The church’s investment portfolio is overseen by the Church Commissioners of England. Previously, they had an exclusion on cannabis products, and had not invested in the sector. Edward Mason, who heads the Church Commissioner’s investment, stated to the FT,
“We make a distinction between recreational cannabis and medical cannabis. We are content with it being used for proper medicinal purposes.”
Even though the church is venturing into investment of cannabis, there are constraints. For example, the church will not invest in a company if it has over 10 percent of its revenue from recreational cannabis sales. This is the same threshold it uses for many other ethical exclusions, including gambling, high-interest lenders, and tobacco.

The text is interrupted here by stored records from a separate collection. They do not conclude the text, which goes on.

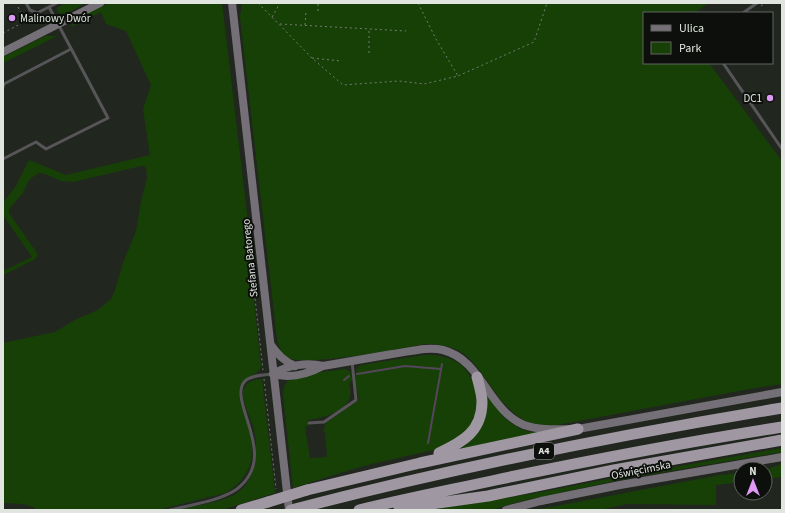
<svg xmlns="http://www.w3.org/2000/svg" width="785" height="513" font-family="'Source Sans 3',sans-serif">
	<rect width="100%" height="100%" fill="#21271f"/>
	<path fill="#174006" d="M65 3H85C78 7 64 18 57 12V8Z
		M109 3H222L251 247 250 262 261 367C257 377 243 375 240 387 237 399 243 409 246 420 257 450 255 476 225 493L157 510H38C28 502 14 504 3 503V343L55 332 75 320 98 310 111 299 115 290 123 263 136 231 141 201 147 178 146 168 144 166H141L73 182 61 181 45 174 39 173 34 176 29 180 23 193 9 209V213L37 253V256L35 259 3 275V271L32 257 3 215V203L16 186 29 160 66 175 150 155 143 109 151 85 126 31 106 24 101 12 71 27C74 16 99 8 109 3Z
		M242 3H709L694 13H644V63H709L782 161V384L755 388 557 425C546 425 534 425 524 420 516 416 509 408 503 402 476 371 474 343 424 344 403 348 298 369 285 356 278 349 277 338 276 330L240 17Z
		M45 36H57L3 63V57Z
		M424 355C437 355 450 356 461 365 478 380 485 415 466 431 460 437 451 443 443 447 436 450 427 451 420 453 399 458 378 462 357 468 336 474 314 481 293 488L283 395C283 390 284 385 288 381 296 374 333 371 345 369 350 370 352 375 352 380L349 384C350 388 351 392 350 396 347 412 322 418 308 420L309 425 305 427 310 458 327 457 325 432 323 431 326 423 359 400C358 390 350 372 361 365Z
		M262 379 275 493 221 510H177C193 506 223 502 236 494 258 479 259 449 253 426 250 417 245 407 243 397 241 385 251 379 262 379Z
		M485 391C497 410 513 434 540 432L459 449 466 445 476 434Z
		M782 448V452L624 479 517 502 491 510H431L536 493 623 476Z
		M782 464V477L765 479V470Z
		M741 473V482L716 485V505L627 504 600 510H535L720 475Z"/>
	<g fill="none" stroke-linecap="round" stroke-linejoin="round">
		<path stroke="#55455b" stroke-width="2" d="M357 374 405 366 441 369
			M344 380 349 376
			M428 443 442 364"/>
		<path stroke="#747a73" stroke-width="1" stroke-dasharray="2 3" stroke-linecap="butt" d="M258 3 312 58 343 85 399 81 424 84 458 76 534 42 547 3
			M418 3 436 39 458 76
			M761 6 765 3
			M18 7 21 13 23 12 29 18 34 17
			M318 11V3
			M272 17 280 3
			M20 19 26 15
			M280 24 406 31
			M305 25 306 10
			M3 33 26 21 29 18
			M369 53V30
			M312 58 341 61
			M252 254 251 262 263 370
			M264 379 276 489"/>
		<path stroke="#585559" stroke-width="3" d="M26 3 30 10 37 13 57 3
			M743 13 757 3
			M723 63 782 149
			M3 87 4 84 71 49
			M3 159 36 142 46 149 108 118 49 7
			M309 423 324 422 356 400 352 361
			M170 510C190 505 220 501 237 489 281 455 226 401 245 381 251 375 264 375 272 374"/>
		<path stroke="#757077" stroke-width="8" d="M232 3 289 510
			M3 52 100 3
			M271 345C278 355 284 361 295 366
			M273 374C291 379 308 374 323 366 346 362 369 358 392 354 409 352 427 346 443 350 482 360 488 410 524 425 541 431 560 429 578 429L782 392
			M273 374C288 365 307 362 323 366
			M506 510 541 501 620 485 782 457"/>
		<path stroke="#9f97a1" stroke-width="11" d="M439 453C463 442 482 431 482 402 482 394 479 385 477 377
			M307 490 420 463 578 429
			M397 504 417 506 488 496 614 470 782 440
			M241 510 268 502
			M291 510C453 468 617 435 782 408
			M359 510C404 499 450 490 496 480 591 460 686 442 782 427"/>
		<path stroke="#9f97a1" stroke-width="11" d="M268 502 307 490"/>
	</g>
	<g fill="#dd99f3" stroke="#0c0f0b" stroke-width="1.5">
		<circle cx="12" cy="18" r="4"/>
		<circle cx="770" cy="98" r="4"/>
	</g>
	<g text-anchor="middle" dominant-baseline="central" stroke-width="4" stroke-linejoin="round" paint-order="stroke">
		<rect fill="#0c0f0b" stroke="#a0a59f" stroke-width="1" x="534" y="443" width="20" height="16" rx="3"/>
		<g font-size="10" font-weight="bold" fill="#e0e5df">
			<text x="544" y="451">A4</text>
		</g>
		<g font-size="11" fill="#e0e5df" stroke="#0c0f0b" text-anchor="start">
			<text x="20" y="18">Malinowy Dwór</text>
			<text x="762" y="98" text-anchor="end">DC1</text>
		</g>
		<g font-size="11" fill="#e0e5df" stroke="#0c0f0b">
			<text transform="translate(250 258) rotate(-96)">Stefana Batorego</text>
			<text transform="translate(641 470) rotate(-11)">Oświęcimska</text>
		</g>
	</g>
	<rect width="785" height="513" fill="none" stroke="#e0e5df" stroke-width="8"/>
	<rect x="643" y="12" width="130" height="52" fill="#0c0f0b" stroke="#616560"/>
	<rect x="651" y="25" width="20" height="6" fill="#757077" stroke="#616560"/>
	<text x="679" y="32" font-size="12" fill="#e0e5df">Ulica</text>
	<rect x="651" y="42" width="20" height="12" fill="#174006" stroke="#616560"/>
	<text x="679" y="52" font-size="12" fill="#e0e5df">Park</text>
	<g transform="translate(753 481)"><circle r="19" fill="#0c0f0b" stroke="#616560"/>
	<path d="M0-3L7 15L0 10L-7 15Z" fill="#dd99f3"/>
	<text y="-6" font-size="11" font-weight="bold" text-anchor="middle" fill="#e0e5df">N</text>
	</g>
</svg>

In considering its investment options, the church turns to an external ethical advisory committee. As of yet, the church has not released a formal position concerning cannabis. In this case, the church is purely focusing on medical cannabis and is still excluding recreational cannabis. Manson stated to the FT concerning the decision to exclude recreational cannabis,
“As with all ethical issues, we look at all aspects, including reductions of crime associated with legislation. But on balance, we came down as an exclusion.”
In addition, when considering medical marijuana, it will hold the substance to the equal standards in which it looks at pharmaceutical companies. The church will invest in medical marijuana “only if it is properly licensed and regulated for medicinal use,” Manson stated to the FT.